Discussions of cyberwar are ubiquitous within security and foreign policy circles, so much so that one can sometimes forget how novel cyberwafare actually is. The internet has changed society profoundly. The last two decades have felt like an eon, and, while society-at-large may have been able to adapt to the rapid evolution of our technology, culture, and norms, our laws have not. That matters. Even if cyberwarfare is culturally banalized, it must be understood from the perspective of our legal systems, because it is our laws that will control cyberwar. Our laws protect us from it. Yet those same laws, which were largely written in times when the internet was inconceivable, are ill-equipped to either govern cyberwar or adapt to it. This article is the first in a series that explores a few, but not all, of the reasons why that’s so.
The first (and likely most pedantic) problem is that we just don’t have a consensus on how we define terms that are essential to cyberwar. This lack of consensus doesn’t just exist between nations, it extends to agencies within states. Consider the term “cyberspace”. What does it mean? If you ask the United States’ Department of Defense, they’ll tell you one thing. The United States Congress will tell you another. Still yet, the American National Military Strategy for Cyberspace Operations has its own definition. They all point to the same idea, but while that idea is something we can all somewhat imagine, in a hazy, intuitive way, it evades clear articulation. To illustrate, the Department of Defense defines cyberspace as “a global domain within the information environment consisting of the interdependent network of information technology infrastructures, including the Internet, telecommunications networks, computer systems, and embedded processors and controllers” (even truncated, it’s an inelegant mouthful). In contrast, a Congressional Research Service Report defines cyberspace as the “total interconnectedness of human beings through computers and telecommunications without regard to physical geography.”

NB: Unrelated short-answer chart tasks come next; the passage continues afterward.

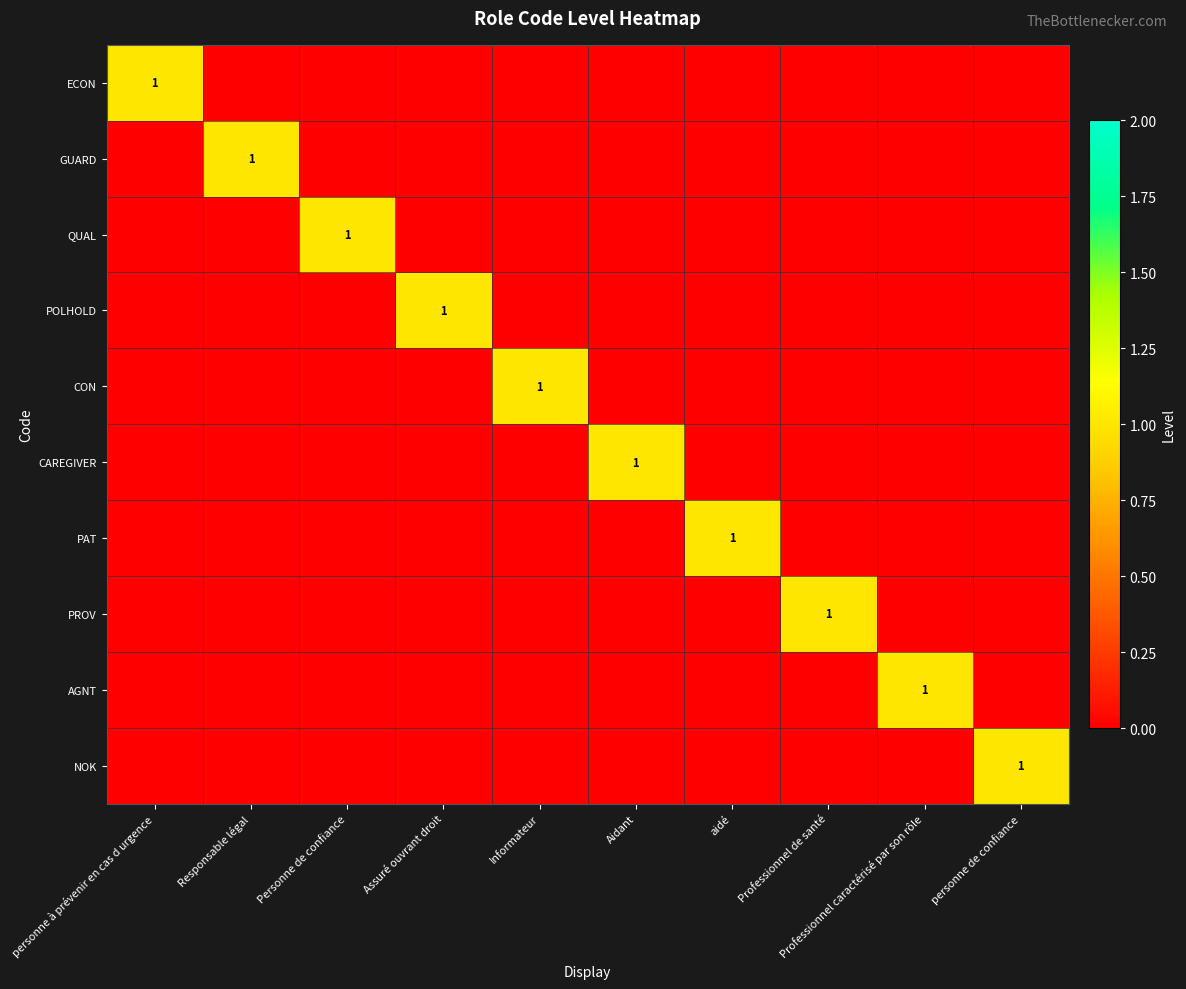

Rank the series at Personne de confiance from lowest to highest value.

ECON, GUARD, POLHOLD, CON, CAREGIVER, PAT, PROV, AGNT, NOK, QUAL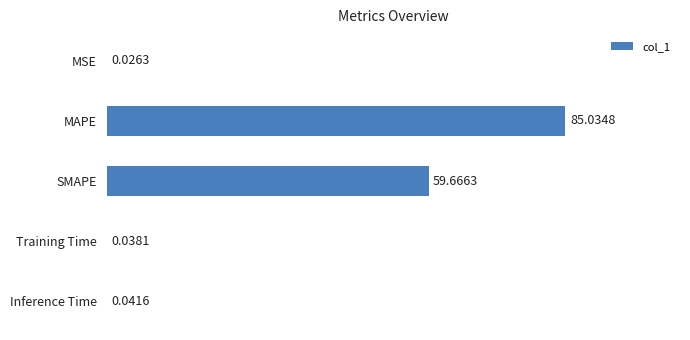

Which category has the highest value across all series?

MAPE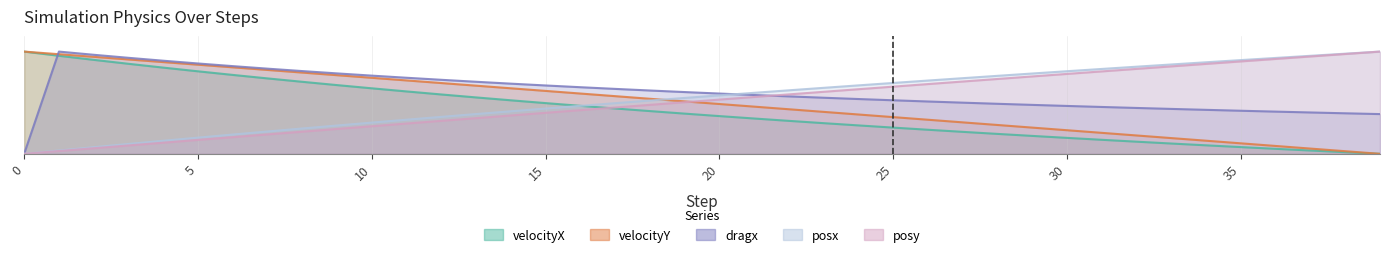

What is the sum of the velocityX values at 2 and 25?

1.2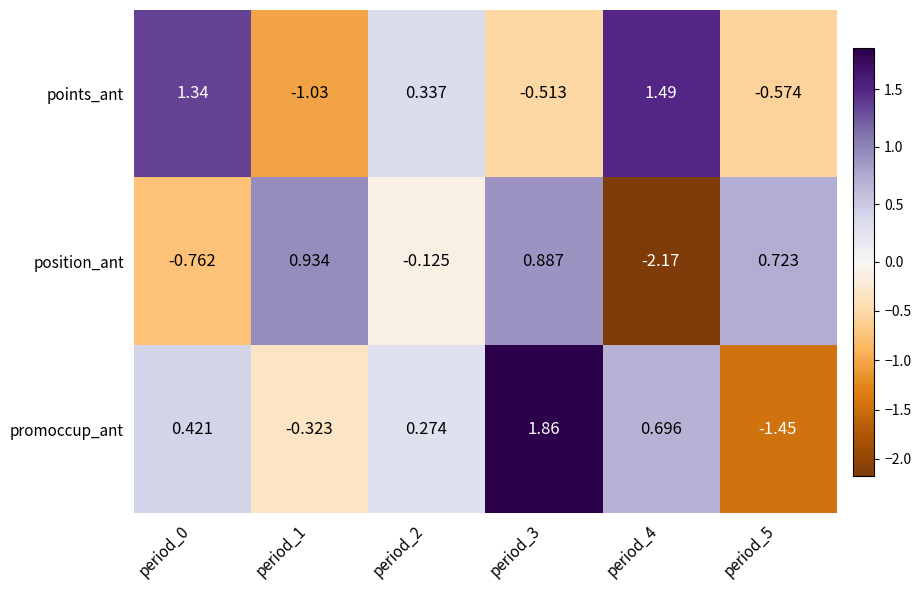

Is the value of promoccup_ant at period_1 greater than the value of points_ant at period_5?

Yes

The Congressional Report’s definition stresses human interconnectedness whereas the Department of Defense’s stresses interconnected infrastructure. The former definition seems to exclude inter-machine communication from cyberspace. The latter definition, with its focus on the materiality of the internet, seems like a friendlier foundation for laws which limit attacks on critical infrastructure. We can have one or the other, but not both. We can also have neither, if we use one of the many other competing definitions other organizations have proposed. Each definition brings unique caveats. In a low stakes environment, this wouldn’t matter. The differences between these definitions are fairly minor and reducible to gaps in connotation. However, if these terms are to form the basis of international law, that’s a different story. International law partially dictates how states act and relate to one another, determining, for example, what legitimate alliances, justified force, and appropriate sanctions look like. Misunderstandings can change global history, and states will also ruthlessly exploit semantic ambiguity to their advantage if given the opportunity to do so. Hence the constituent phrases and definitions of international law are always held under close scrutiny. So long as cyberwar is of words that have no universally agreed-upon meaning, the legal framework around it will be cloudy and insubstantial.
“Cyberspace” has the advantage of being a foundational concept. The effects of its definition are are second-order and indirect, felt mostly through how it determines the meaning of other, higher-order terms. The chance of achieving a consensus on its semantics is better than with more controversial terms. As a foil, consider the word “cyberwar” itself. It’s a term whose definition has concrete political implications, directly affecting, for example, whether the United States and Russia are militarily engaged. With clearer stakes involved, there has understandably already been some jockeying to control the term. Case in point: the Shanghai Cooperation Organization is an international organization consisting of Russia, China, and some Central Asian autocracies. Through this organization, Russia and China have pushed for an expansive definition of cyberwar, one in which cyberwar includes “information warfare” and in which information warfare is defined as “mass psychological brainwashing to destabilize society and state…” Critics worry that this definition of cyberwar could be used to suppress dissident political speech, and that accepting it would be a concession to authoritarianism. As if to underline this, Russia has stated that any attempt to engage in information warfare against it would be considered a military attack, which in this context can be read as domestic information control. Western states have a strong reason to reject this definition of “cyberwar”. However, we also all saw what happened during the 2016 American Presidential Election (and a handful of European elections), so it might be unwise for their governments to adopt a definition that excludes information warfare. An international legal framework built around such a definition would provide less effective tools against Russian election meddling or similar aggressive acts. The point of this case is that it illustrates how the choice of how to define a key term becomes a question of geopolitical calculation. This is but one example in which politics muddles terms the cyber realm.
All things considered, cyber’s general lack of semantic clarity, coupled with the politics of language construction, means that it will be astounding if we manage to produce functional, international treaties on cyberwar in the near future. Lacking the centuries of precedent produced by conventional war, cyberwar is a conceptual, and ergo legal, quagmire from the get-go.